As far as the leg pains.....I TRULY believe they are simply "growing pains." However, we are grateful to Nebraska for being pro-active in the matter. Because of Caed's condition, you just can't be too careful. Our next appt. is the week following Easter. He is scheduled for a scope (under complete anesthesia), a small bowel series (barium test), and also a bone scan. I hate that he has to continue going through all this, but tests are good. They show us what truly is going on "inside."

Although our family lives, eats, breathes Short Gut, there honestly are days I consciously don't "think" about any of it. I just administer the meds, hook and unhook, mix formula, write in Caed's poop journal.......but yet not really contemplate what I'm doing. Just becomes routine. I thank God for that! However, last night my parents and I began discussing again ALL of Caed's history, his present condition, and thoughts of the future. The last 24 hrs. have been as though I am living in it again. Several days ago, I came in contact with more "short gut" moms across the country. Hearing their story and then sharing ours......it's a mixture of great encouragement and incredible heaviness. I love talking to others. To compare. To receive more information. To be reminded again that we are not alone. The circle that Todd and I walk in.......can be a lonely one (as far as Caed's condition is concerned). Sometimes it can be hard when all others "see" is a normal, 5 yr. old boy running and playing. They assume all is back to normal. However, to talk with other moms and dads who deal daily with SBS, can be very reassuring. These people KNOW....they don't just sympathize.....they live it too! Some of our Short Gut friends are struggling GREATLY! They are fighting for their life as we speak. Some others are a step or two ahead of Caed. They provide a wonderful encouragement and "light at the end of an enormously long tunnel." Everyone is different, and yet all these precious kids share that one thing is common. Short gut.....and the difficulty of getting what little is left....to work! The one area that I have been a little discouraged by is the fact that ALL these other SBS kids began their struggle at birth. I have yet to meet or hear about another child that experienced a spontaneous malrotation like Caed. He seems to be in a field all his own. While there are numerous similarities, there is also a HUGE difference for me. I knew Caed for 4 1/2 years as a healthy, normal little boy. All of the other SBS kids I am in contact with (probably 20-25) all had their first surgery within hours of life. As difficult and unfair as it may seem, this is the only life they have ever known. Sometime I wonder which is worse, but am quickly reminded they BOTH have their down-falls. Every illness, despite the timing of the diagnosis is excruciating.

Just a few minutes ago, I got a call from our dear friends (the Free's).

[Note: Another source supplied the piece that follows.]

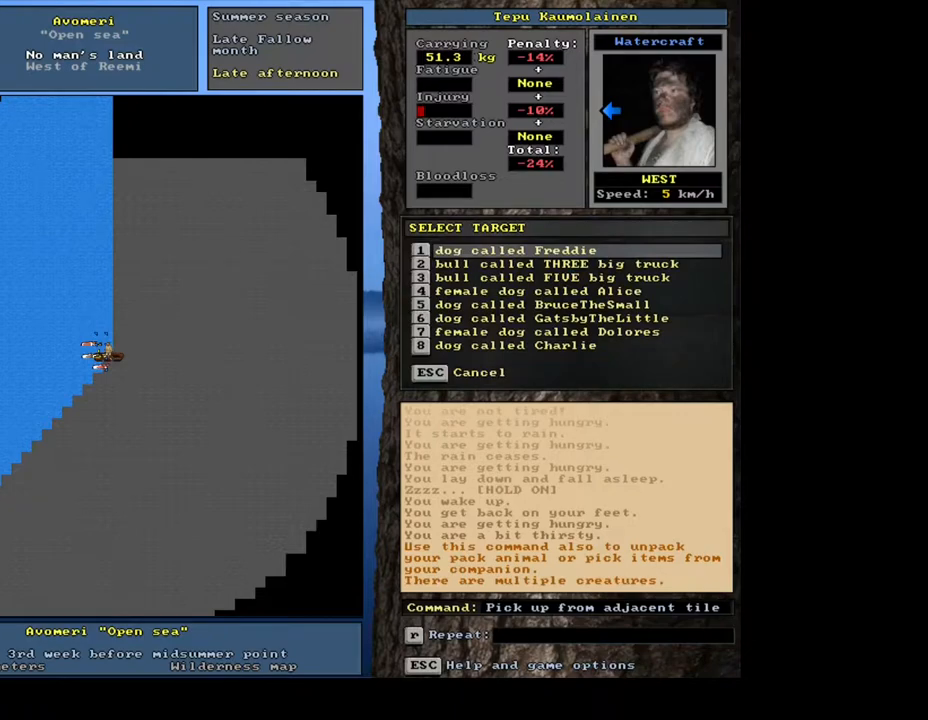
{"keys": [], "mouse": [], "events": []}
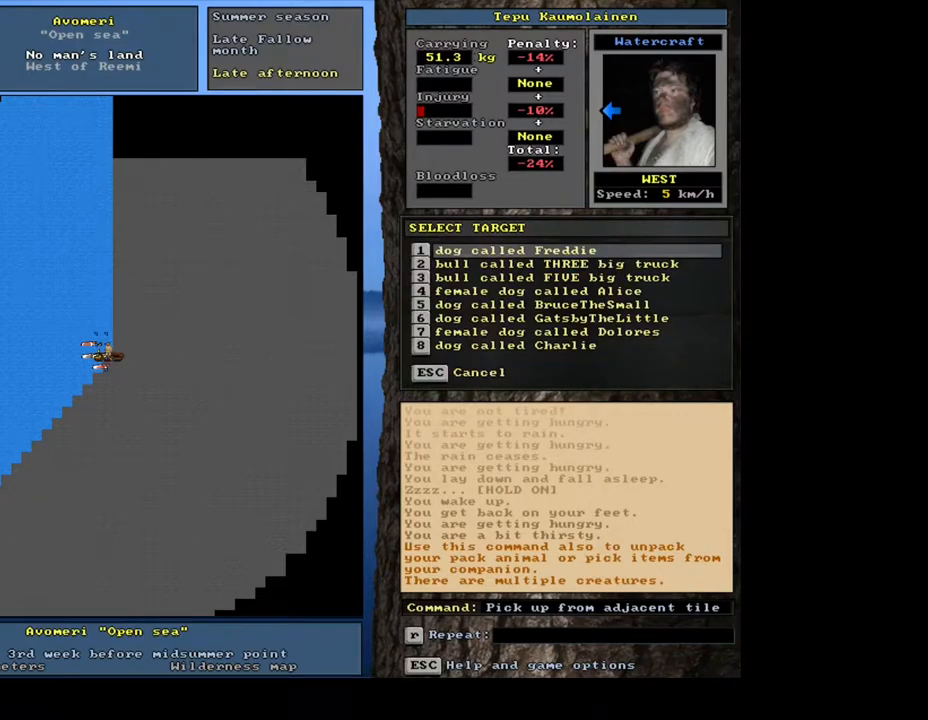
{"keys": ["shift_l"], "mouse": [], "events": [[233, "escape", "down"], [300, "escape", "up"], [483, "shift_l", "down"]]}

Kensley's central line has broke now a 3rd time. She is being wheeled down for surgery right now. Their plan is to take out her NG tube and replace it with a G-tube (while she's under anesthesia from the surgery). To hear J and Tana's voice......to hear a Mommy's heart being torn into again. Sometimes you just feel you can't "go on" when yet ANOTHER problem arises. I know from our experience with Caed, sometimes these "setbacks" are actually blessings in disguise. Please continue to pray for sweet Kensley. Her 1 yr. birthday is just around the corner. What an amazing, strong, little girl!

*We have also had a wonderful time seeing old, familiar faces this week being back in Lubbock. Yesterday at church, Caed and I got to visit with his former GI dr......Dr. Higgins.....and then we got to eat lunch with our sweet Nebraska family (Carol and Cordell). They were in Lubbock visiting their daughter and family. All of these people have become so dear to us. Each one had an instrumental part in helping us get through this past year. God is GOOD!!!!!!!